Ascending subset sequence with axiom of choice

[jostpuur]

Is it possible to use Axiom of Choice to prove that there would exist a sequence $(A_n)_{n=1,2,3,\ldots}$ with the properties: $A_n\subset\mathbb{R}$ for all $n=1,2,3,\ldots$,

$$A_1\subset A_2\subset A_3\subset\cdots$$

and

$$\lim_{k\to\infty} \lambda^*(A_k) < \lambda^*\Big(\bigcup_{k=1}^{\infty} A_k\Big)$$

where $\lambda^*$ is the Lebesgue outer measure?

If we assume that all sets $A_1,A_2,A_3,\ldots$ are Lebesgue measurable, then it is known that

$$\lim_{k\to\infty} \lambda(A_k) = \lambda\Big(\bigcup_{k=1}^{\infty} A_k\Big)$$

If we don't assume that the sets are measurable, the direction "$\leq$" can still be proven easily, but the direction "$\geq$" is more difficult.

 

[Someone2841]

Sorry if this comes from a place of ignorance, but I notice something and I wonder if you'd comment on it.

Since every $A_n \subset A_{n+1}$, it seems that it follows by induction that $A_n = \bigcup_{k=0}^n A_k$. If this is the case, it seems that $\lim_{k\to \infty}A_k=\bigcup_{k=0}^\infty A_k$ and so naturally $\lim_{k\to \infty}\lambda(A_k)=\lambda(\bigcup_{k=0}^\infty A_k)$. If this is true, how would the AoC avoid this?

 

[Someone2841]

The flaw on my reasoning was assuming that $\lambda *$ was continuous from below even with non-measurable sets. This ends up being true: https://math.stackexchange.com/questions/116847/continuity-from-below-for-lebesgue-outer-measure. So no, no such sequence of sets may be constructed.

 

[jostpuur]

The proof on math stack exchange contains a little mistake, but I got a feeling that the proof works anyway, and the little mistake can be fixed. The mistake is that the guy forgets that the sets $G_k$ depend on epsilon, so they are like sets $G_k(\epsilon)$. He first proves that

$$m\Big(\bigcup_{k=1}^n G_k\Big) < m^*(E_n) + \Big(1 - \frac{1}{2^n}\Big)\epsilon$$

and then states that because the epsilon is arbitrary, also

$$m\Big(\bigcup_{k=1}^n G_k\Big) \leq m^*(E_n)$$

would be true, but that does not make sense.

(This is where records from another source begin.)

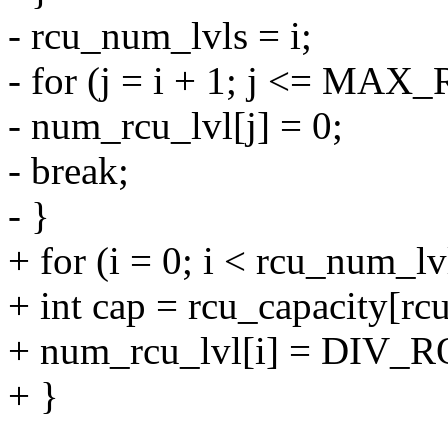
- rcu_num_lvls = i;
- for (j = i + 1; j <= MA
- num_rcu_lvl[j] = 0;
- break;
- }
+ for (i = 0; i < rcu_num_lv
+ int cap = rcu_capacity[rc
+ num_rcu_lvl[i] = DIV_R
+ }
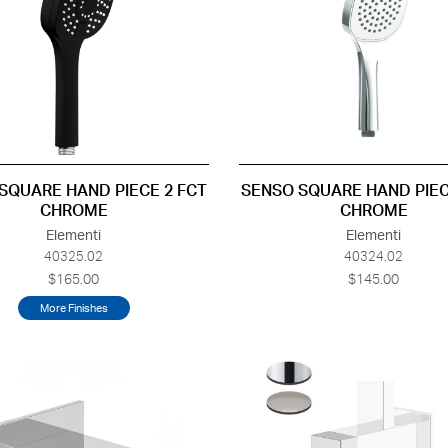
SQUARE HAND PIECE 2 FCT
SENSO SQUARE HAND PIEC
CHROME
CHROME
Elementi
Elementi
40325.02
40324.02
$165.00
$145.00
More Finishes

I did not find any mistake before the point where the $(1-\frac{1}{2^n})\epsilon$ spread is present, so I believe that it is true. That inequality implies

$$m\Big(\bigcup_{k=1}^{\infty} G_k\Big) \leq \lim_{n\to\infty}m^*(E_n) + \epsilon$$

and this is sufficient to complete the proof.